My Mom dream April 14, 2000


This was such an amazing dream to have about my birth mother. I wish I had written more of the details of the dream at the time, but after all these years I can still recall the incredible strength of the connection I felt when I awoke. While it will likely always be difficult to accept so many discrepancies in my past, it is deeply comforting to look back and see the messages were so persistent in surfacing.
Although I do not know where this dream took place, I understood I was at the house of the woman who gave birth to me, my true mother. This was not the same woman I grew up believing was my mother.
In the dream I was looking through a photo album or scrap book and came across a picture of my mother when she was younger, perhaps in her late twenties or early thirties. The photo was a close-up of just her face, I could see it very clearly. There was someone in the room talking to me who I’m sure were her other children, a woman and a man. They were agreeing there was a strong resemblance between my mother and me. My mother had shoulder length brown hair, and she was very pretty. Her nose was smaller than mine and I saw gentleness in her face I felt I had as a younger girl. Did I bear some resemblance to her? I wondered as I looked at her face, hoping there was something of her in me.
There were two other pictures in particular that drew my attention. One was of her wedding day and the other taken when she was older, perhaps in her thirties. She was wearing a very stylish hat from the late 50s or early 60s. She seemed very familiar to me and I removed the photo from the book to look at the name written on the back. I cannot recall the name I saw no matter how hard I have tried. Some other pictures fell out from the book when I removed it. These were all of her wedding day and seeing them gave me quite a shock. At the time I thought these were my parents, but I was wrong, it had been just an assumption because of the situation I was in. It was my mother yes, but not my father.
There was one other picture which really resonated—I began to cry when I saw it—it seemed to tell a story of her love for my father. The image was of a bench or outdoor love seat beside a stream or creek that ran through her property. There was no one sitting on it, just a blanket draped over the back as if two people had just left.
Somehow I understood the importance of this place to my parents, a place hidden from the world, their secret spot. Her children were telling me my mother was haunted, I think about the choices she felt forced to make in her life, especially regarding me in her later years although they did not understand the reasons at the time. It all made me very emotional.

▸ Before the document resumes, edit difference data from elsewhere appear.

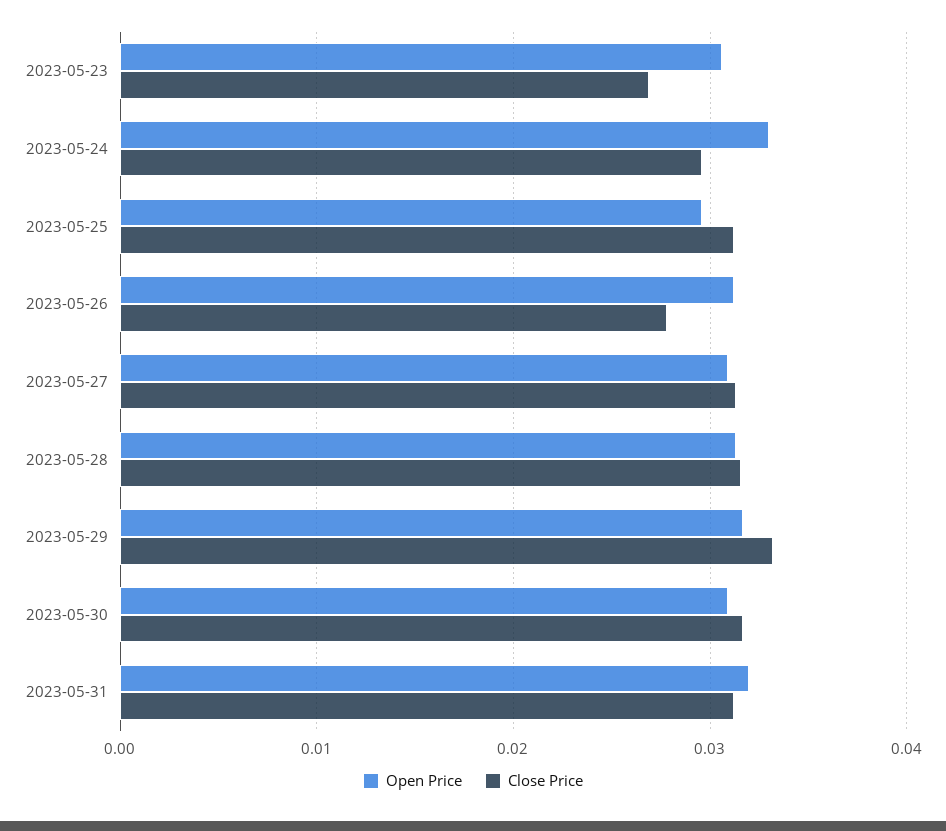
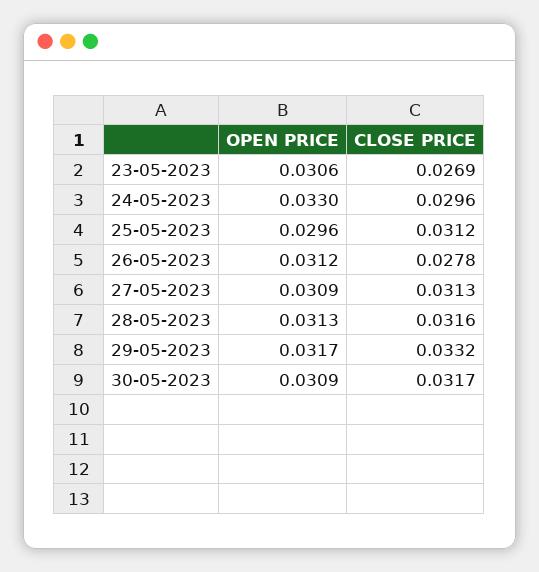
  {
    "Open Price": {
      "2023-05-23": 0.0306,
      "2023-05-24": 0.033,
      "2023-05-25": 0.0296,
      "2023-05-26": 0.0312,
      "2023-05-27": 0.0309,
      "2023-05-28": 0.0313,
      "2023-05-29": 0.0317,
-     "2023-05-30": 0.0309,
+     "2023-05-30": 0.0309
-     "2023-05-31": 0.032
    },
    "Close Price": {
      "2023-05-23": 0.0269,
      "2023-05-24": 0.0296,
      "2023-05-25": 0.0312,
      "2023-05-26": 0.0278,
      "2023-05-27": 0.0313,
      "2023-05-28": 0.0316,
      "2023-05-29": 0.0332,
-     "2023-05-30": 0.0317,
+     "2023-05-30": 0.0317
-     "2023-05-31": 0.031
    }
  }

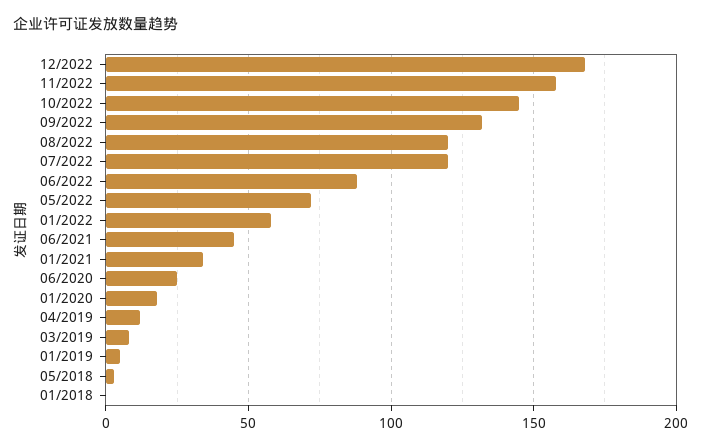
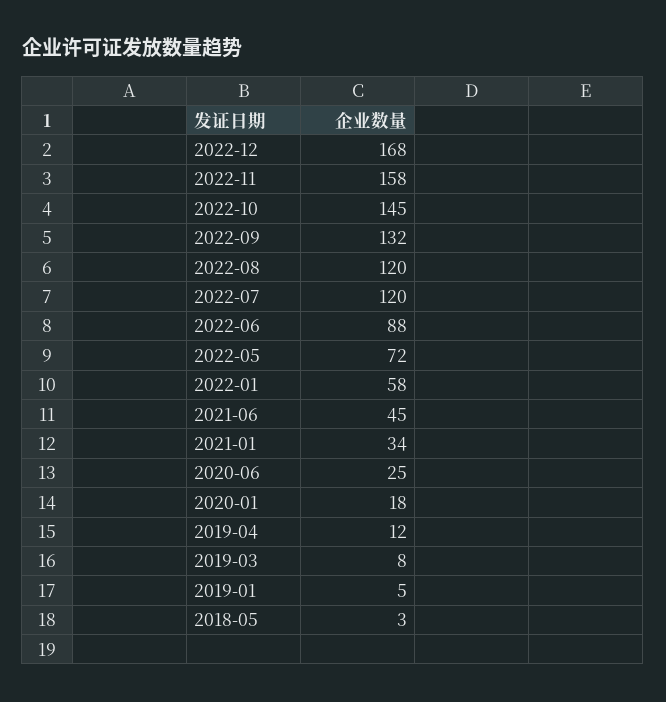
  {
    "12/2022": 168,
    "11/2022": 158,
    "10/2022": 145,
    "09/2022": 132,
    "08/2022": 120,
    "07/2022": 120,
    "06/2022": 88,
    "05/2022": 72,
    "01/2022": 58,
    "06/2021": 45,
    "01/2021": 34,
    "06/2020": 25,
    "01/2020": 18,
    "04/2019": 12,
    "03/2019": 8,
    "01/2019": 5,
-   "05/2018": 3,
+   "05/2018": 3
-   "01/2018": 0
  }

I got the feeling she had died in recent years, but it had taken some time for them to locate me. Before she died she explained everything to them so they would understand the terms of her will, hopefully understanding what happened and why. They were very accepting of me in the dream and also quite accommodating, showing me around and helping me understand her life. The property where we were had been sold and they wanted me to see it before the new owners made any changes. I was touched by their commitment to give me the peace that comes from understanding.

This is all I could remember of the dream. I lay awake wondering about this information, wishing I could better understand. It’s very hard to accept what I was being told. How could this woman possibly be my mother? Considering for a moment this is true, then the secrecy and lies, the culture introduced through the family that raised me, the desire to hide me; all these things made more sense based on this new information.
There is a resonance with this information I could not argue against. Also, I could now understand why it would have been unacceptable for her to raise me as her own. The society she was born to would never tolerate the wide ranging implications from this kind of indiscretion.
**Since having this dream, I see that my daughter looks very much like my mother, more so I think, than me.